Required work: Format every line of text in the rows below as a JSON list of strings, with one string per line and blank lines omitted. Leave the pictures out of the list.

— Start of Entries shown —

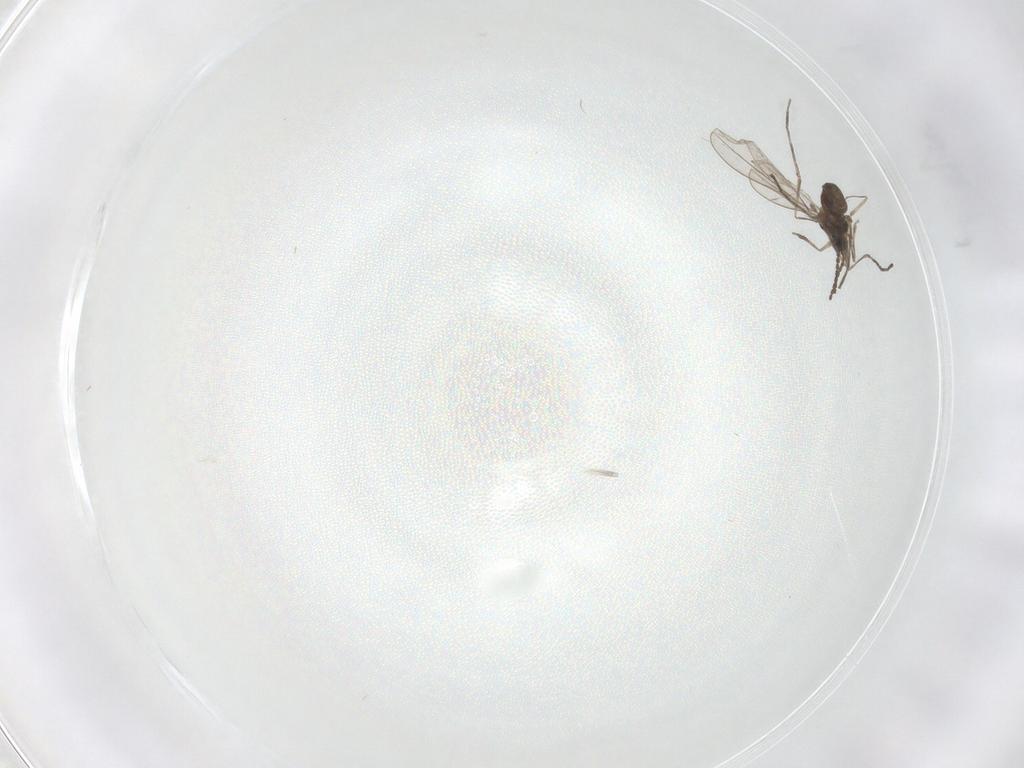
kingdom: Animalia
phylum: Arthropoda
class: Insecta
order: Diptera
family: Cecidomyiidae
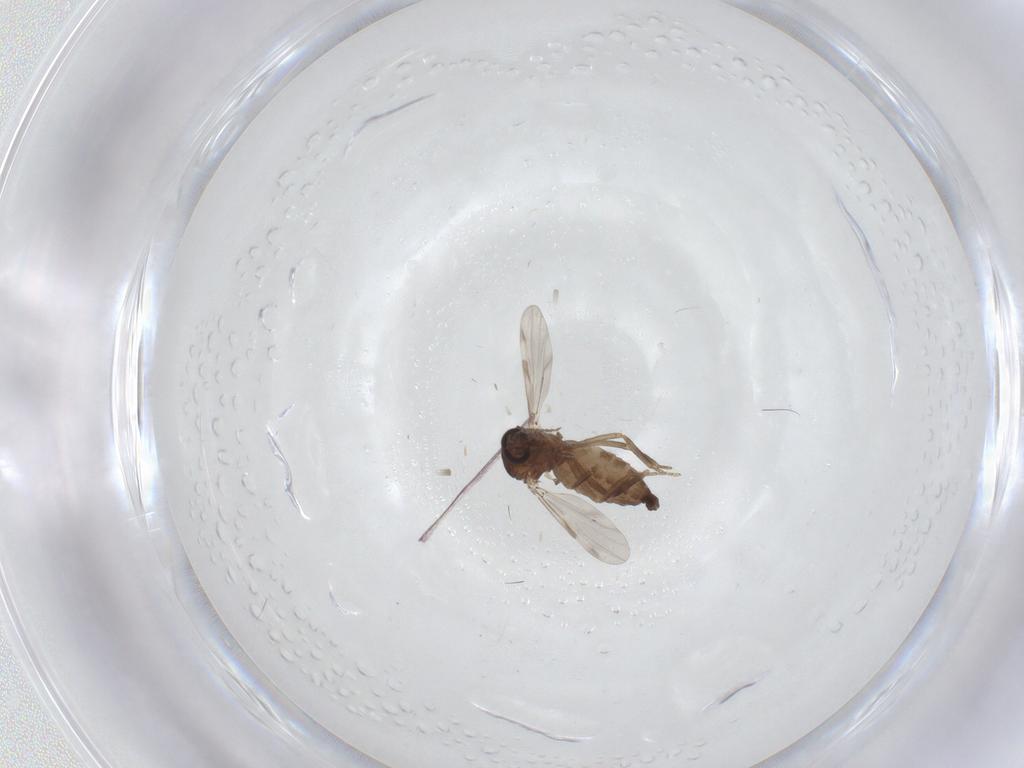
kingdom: Animalia
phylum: Arthropoda
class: Insecta
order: Diptera
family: Ceratopogonidae
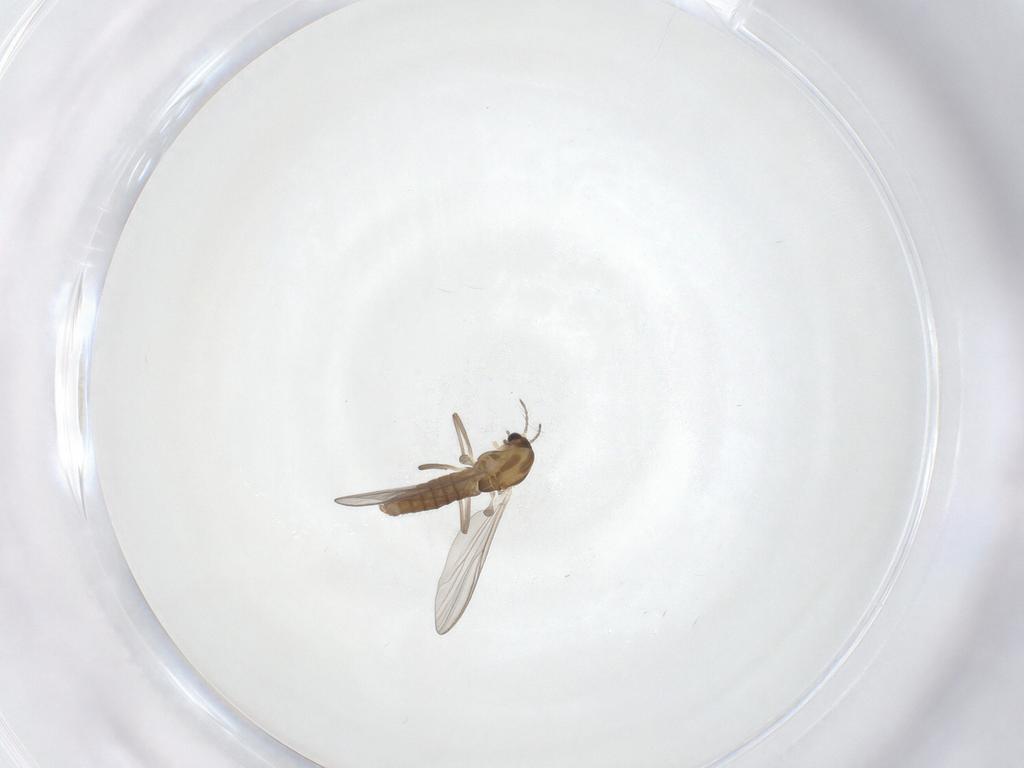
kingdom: Animalia
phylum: Arthropoda
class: Insecta
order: Diptera
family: Chironomidae
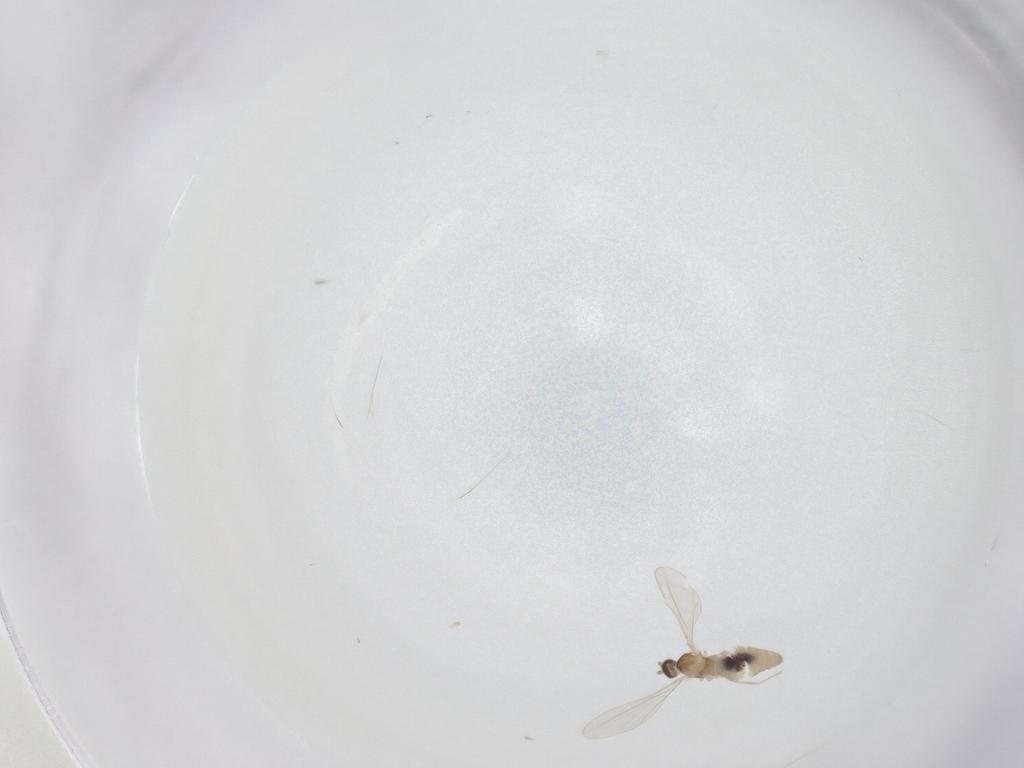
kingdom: Animalia
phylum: Arthropoda
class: Insecta
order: Diptera
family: Cecidomyiidae
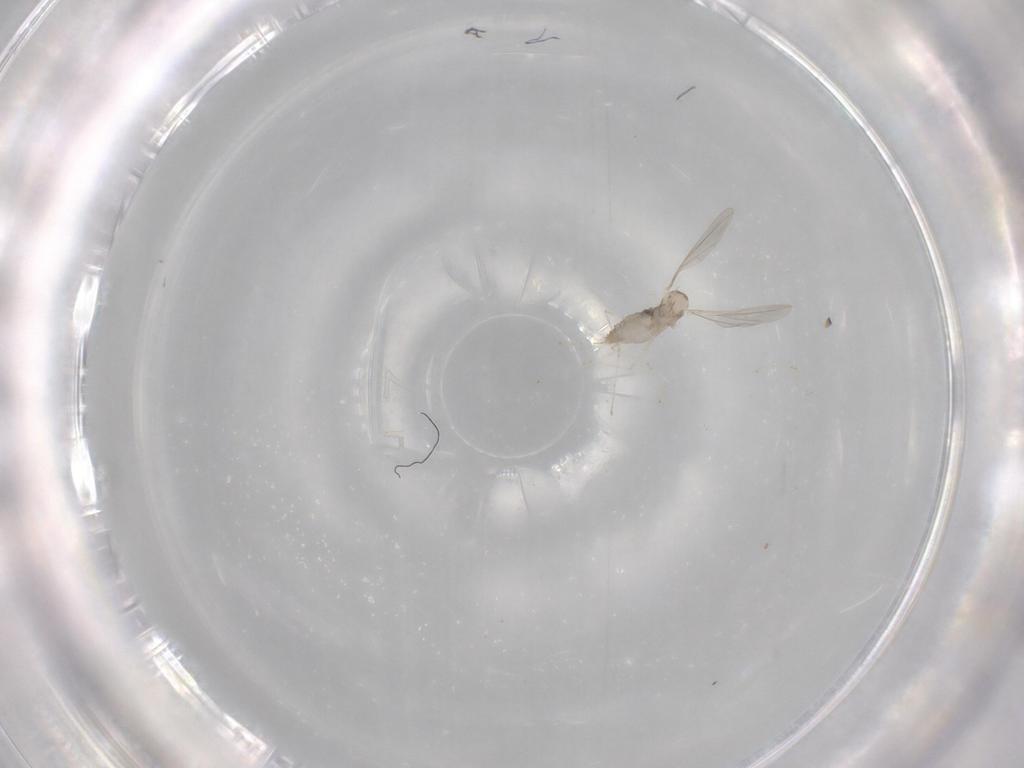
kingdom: Animalia
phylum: Arthropoda
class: Insecta
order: Diptera
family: Cecidomyiidae
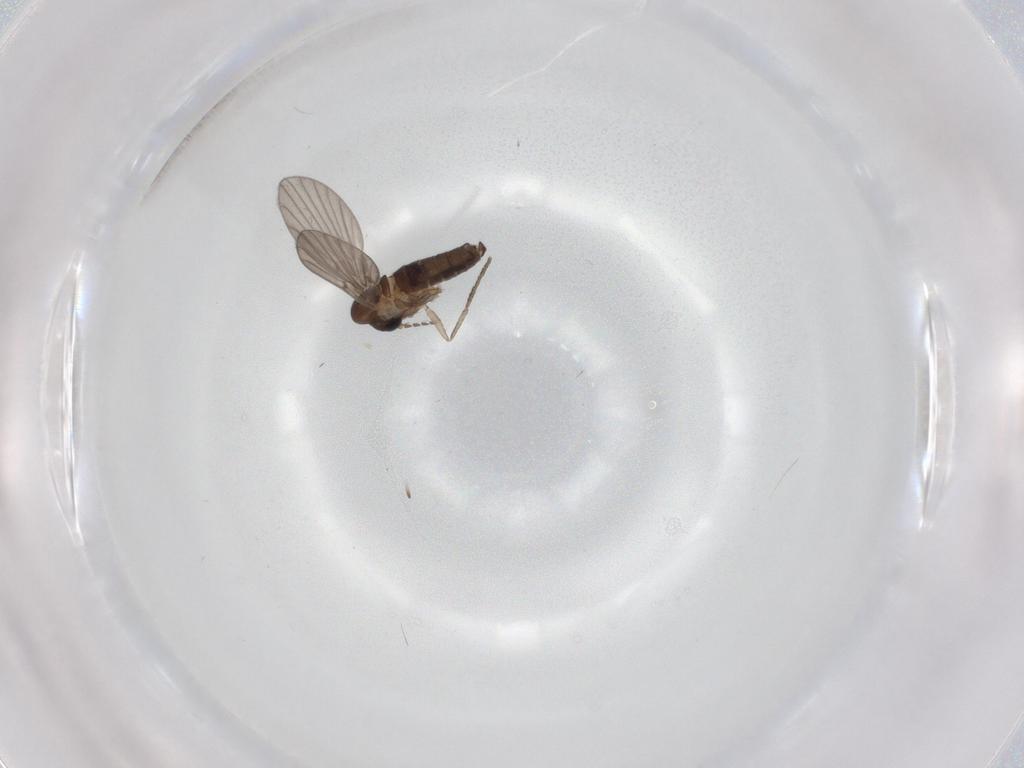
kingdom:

— End of Entries shown —

Task solution:
[
  "kingdom: Animalia",
  "phylum: Arthropoda",
  "class: Insecta",
  "order: Diptera",
  "family: Cecidomyiidae",
  "kingdom: Animalia",
  "phylum: Arthropoda",
  "class: Insecta",
  "order: Diptera",
  "family: Ceratopogonidae",
  "kingdom: Animalia",
  "phylum: Arthropoda",
  "class: Insecta",
  "order: Diptera",
  "family: Chironomidae",
  "kingdom: Animalia",
  "phylum: Arthropoda",
  "class: Insecta",
  "order: Diptera",
  "family: Cecidomyiidae",
  "kingdom: Animalia",
  "phylum: Arthropoda",
  "class: Insecta",
  "order: Diptera",
  "family: Cecidomyiidae",
  "kingdom:"
]